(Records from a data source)
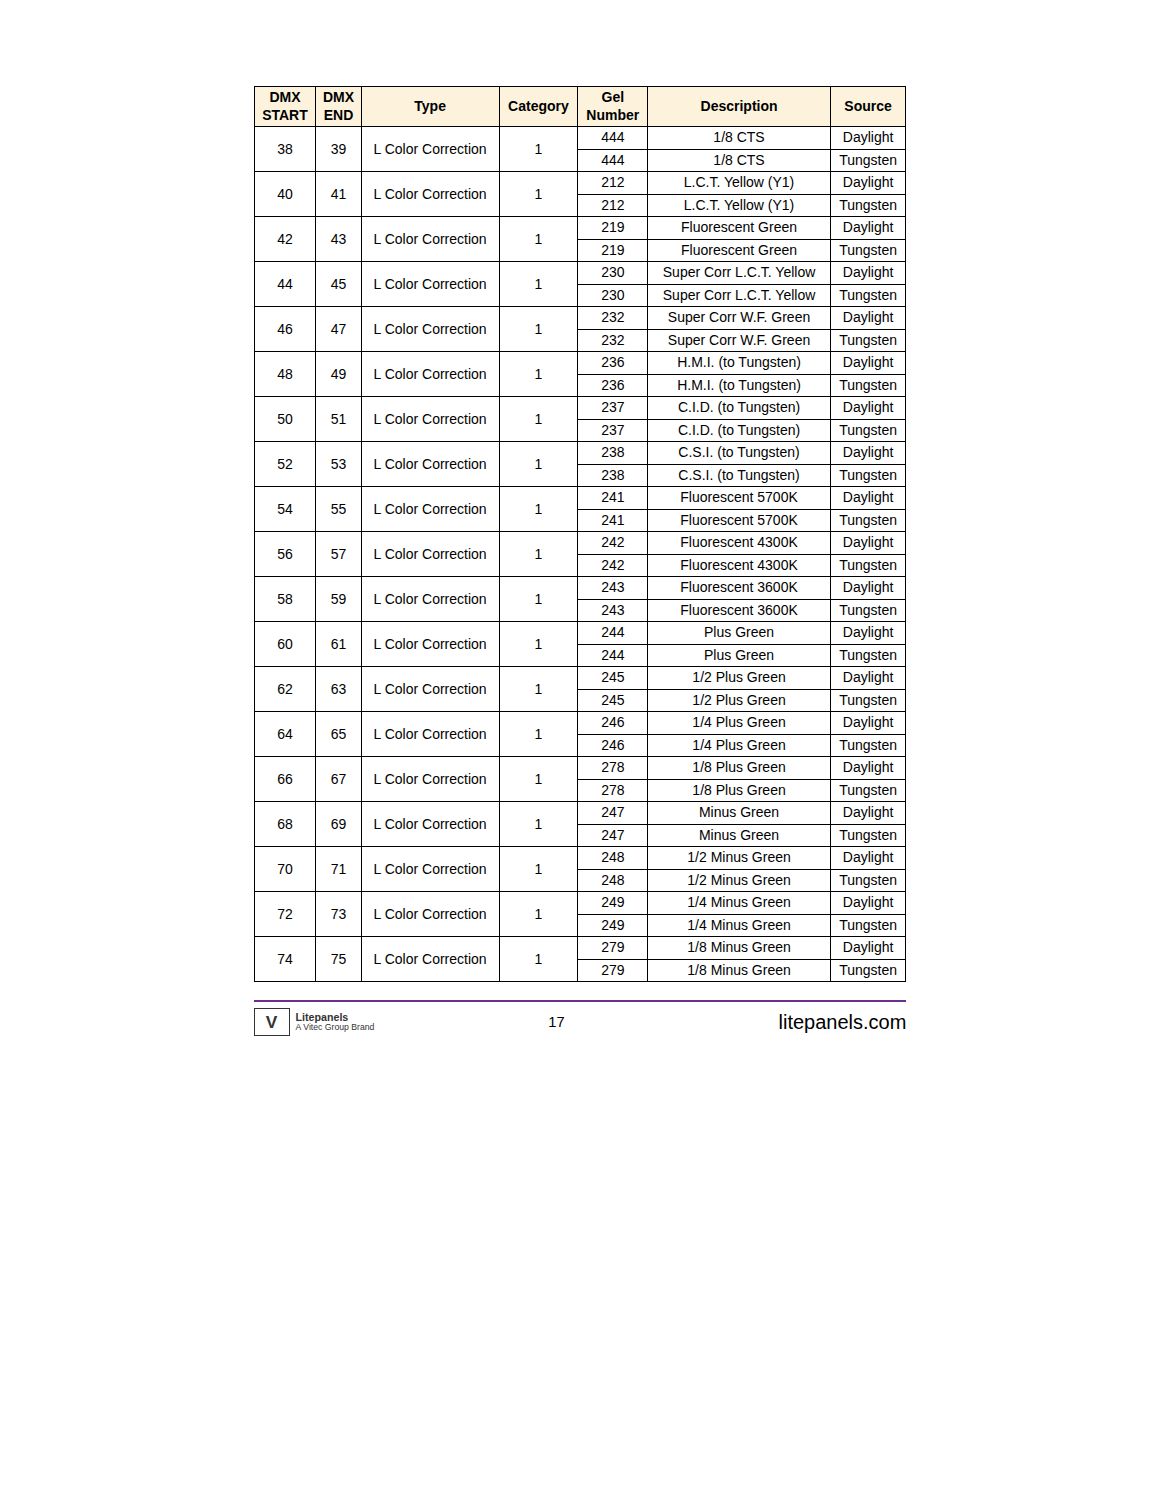| DMX START | DMX END | Type | Category | Gel Number | Description | Source |
| --- | --- | --- | --- | --- | --- | --- |
| 38 | 39 | L Color Correction | 1 | 444 | 1/8 CTS | Daylight |
| 444 | 1/8 CTS | Tungsten |
| 40 | 41 | L Color Correction | 1 | 212 | L.C.T. Yellow (Y1) | Daylight |
| 212 | L.C.T. Yellow (Y1) | Tungsten |
| 42 | 43 | L Color Correction | 1 | 219 | Fluorescent Green | Daylight |
| 219 | Fluorescent Green | Tungsten |
| 44 | 45 | L Color Correction | 1 | 230 | Super Corr L.C.T. Yellow | Daylight |
| 230 | Super Corr L.C.T. Yellow | Tungsten |
| 46 | 47 | L Color Correction | 1 | 232 | Super Corr W.F. Green | Daylight |
| 232 | Super Corr W.F. Green | Tungsten |
| 48 | 49 | L Color Correction | 1 | 236 | H.M.I. (to Tungsten) | Daylight |
| 236 | H.M.I. (to Tungsten) | Tungsten |
| 50 | 51 | L Color Correction | 1 | 237 | C.I.D. (to Tungsten) | Daylight |
| 237 | C.I.D. (to Tungsten) | Tungsten |
| 52 | 53 | L Color Correction | 1 | 238 | C.S.I. (to Tungsten) | Daylight |
| 238 | C.S.I. (to Tungsten) | Tungsten |
| 54 | 55 | L Color Correction | 1 | 241 | Fluorescent 5700K | Daylight |
| 241 | Fluorescent 5700K | Tungsten |
| 56 | 57 | L Color Correction | 1 | 242 | Fluorescent 4300K | Daylight |
| 242 | Fluorescent 4300K | Tungsten |
| 58 | 59 | L Color Correction | 1 | 243 | Fluorescent 3600K | Daylight |
| 243 | Fluorescent 3600K | Tungsten |
| 60 | 61 | L Color Correction | 1 | 244 | Plus Green | Daylight |
| 244 | Plus Green | Tungsten |
| 62 | 63 | L Color Correction | 1 | 245 | 1/2 Plus Green | Daylight |
| 245 | 1/2 Plus Green | Tungsten |
| 64 | 65 | L Color Correction | 1 | 246 | 1/4 Plus Green | Daylight |
| 246 | 1/4 Plus Green | Tungsten |
| 66 | 67 | L Color Correction | 1 | 278 | 1/8 Plus Green | Daylight |
| 278 | 1/8 Plus Green | Tungsten |
| 68 | 69 | L Color Correction | 1 | 247 | Minus Green | Daylight |
| 247 | Minus Green | Tungsten |
| 70 | 71 | L Color Correction | 1 | 248 | 1/2 Minus Green | Daylight |
| 248 | 1/2 Minus Green | Tungsten |
| 72 | 73 | L Color Correction | 1 | 249 | 1/4 Minus Green | Daylight |
| 249 | 1/4 Minus Green | Tungsten |
| 74 | 75 | L Color Correction | 1 | 279 | 1/8 Minus Green | Daylight |
| 279 | 1/8 Minus Green | Tungsten |
V
Litepanels
A Vitec Group Brand
17
litepanels.com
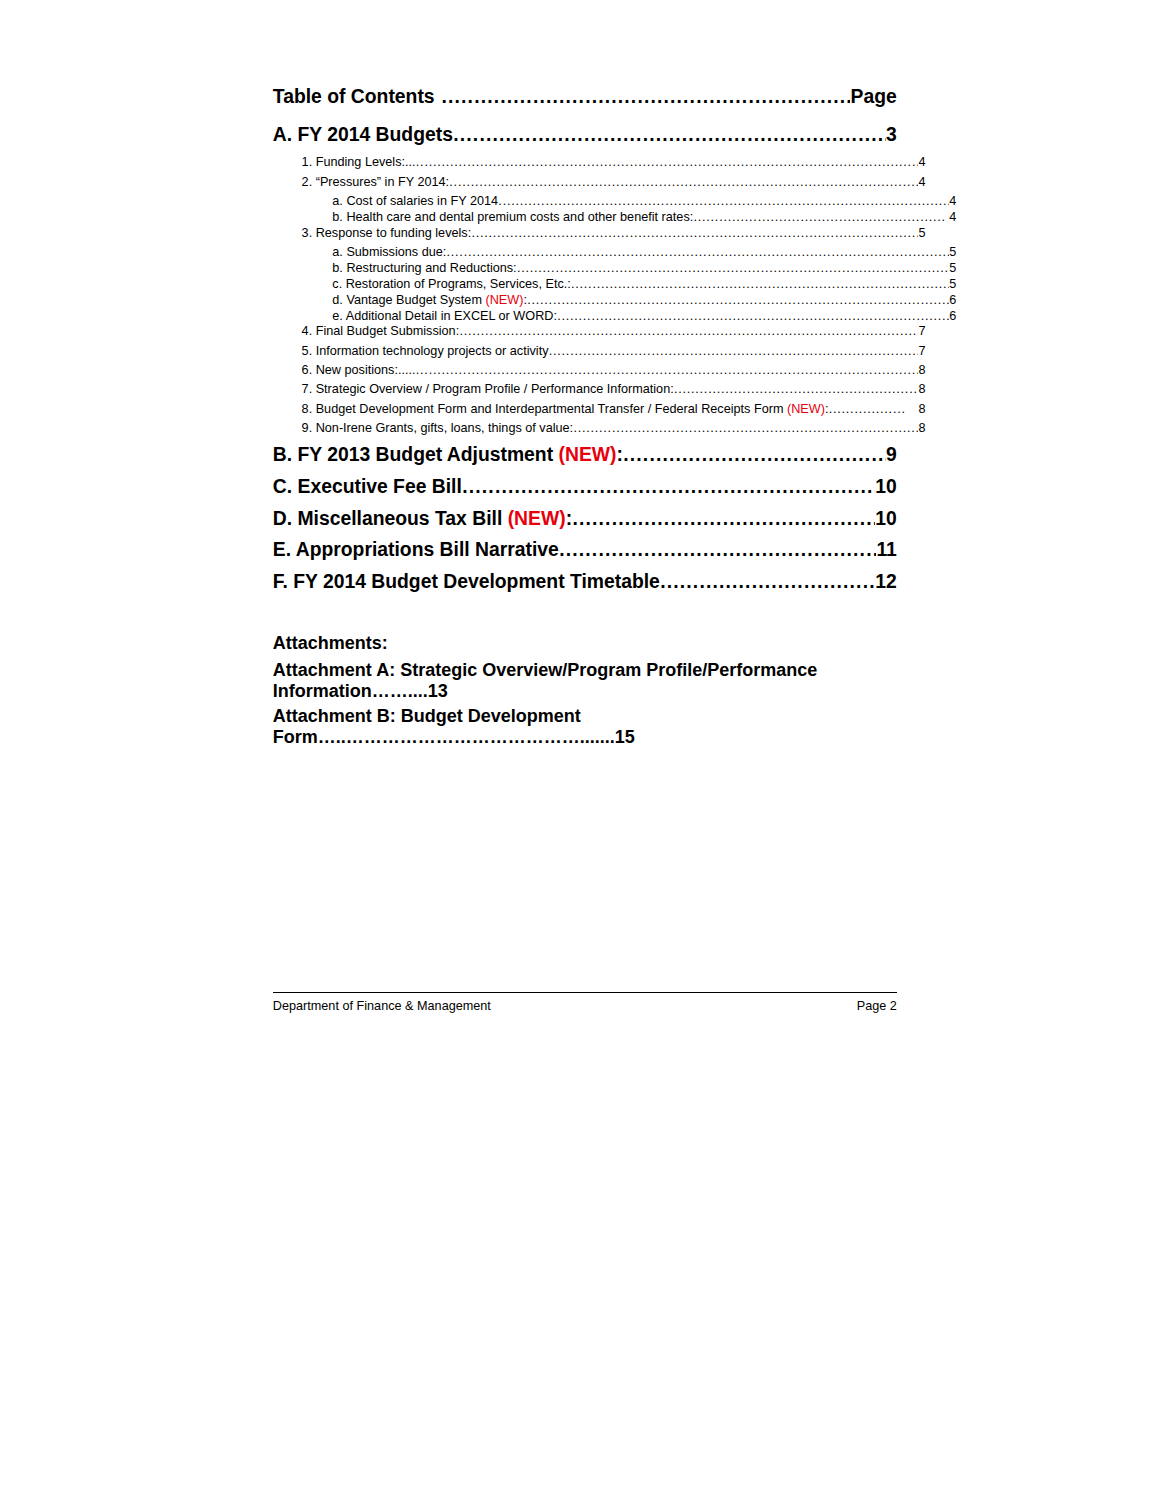Table of Contents ................................................................................................. Page
A. FY 2014 Budgets ..................................................................................................... 3
1. Funding Levels:... ......................................................................................................................... 4
2. “Pressures” in FY 2014: ................................................................................................................. 4
a. Cost of salaries in FY 2014 ..................................................................................................................... 4
b. Health care and dental premium costs and other benefit rates: ........................................................... 4
3. Response to funding levels: .............................................................................................................. 5
a. Submissions due: ................................................................................................................................. 5
b. Restructuring and Reductions: ................................................................................................................. 5
c. Restoration of Programs, Services, Etc.: ................................................................................................ 5
d. Vantage Budget System (NEW): ......................................................................................................... 6
e. Additional Detail in EXCEL or WORD: .................................................................................................. 6
4. Final Budget Submission: .................................................................................................................. 7
5. Information technology projects or activity ................................................................................................ 7
6. New positions:..... ......................................................................................................................... 8
7. Strategic Overview / Program Profile / Performance Information: ............................................................ 8
8. Budget Development Form and Interdepartmental Transfer / Federal Receipts Form (NEW): .................. 8
9. Non-Irene Grants, gifts, loans, things of value: ........................................................................................... 8
B. FY 2013 Budget Adjustment (NEW): .......................................................................... 9
C. Executive Fee Bill ................................................................................................... 10
D. Miscellaneous Tax Bill (NEW): ............................................................................... 10
E. Appropriations Bill Narrative .................................................................................. 11
F. FY 2014 Budget Development Timetable .............................................................. 12
Attachments:
Attachment A: Strategic Overview/Program Profile/Performance Information……....13
Attachment B: Budget Development Form…..………………………………….......15
Department of Finance & Management Page 2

§ **AIM OF THE EXERCISE**: Considering only the data above, return the lines in which "Strategic" occurs.

§ **RESULT FOR THIS TASK**:
7. Strategic Overview / Program Profile / Performance Information: ............................................................ 8
Attachment A: Strategic Overview/Program Profile/Performance Information……....13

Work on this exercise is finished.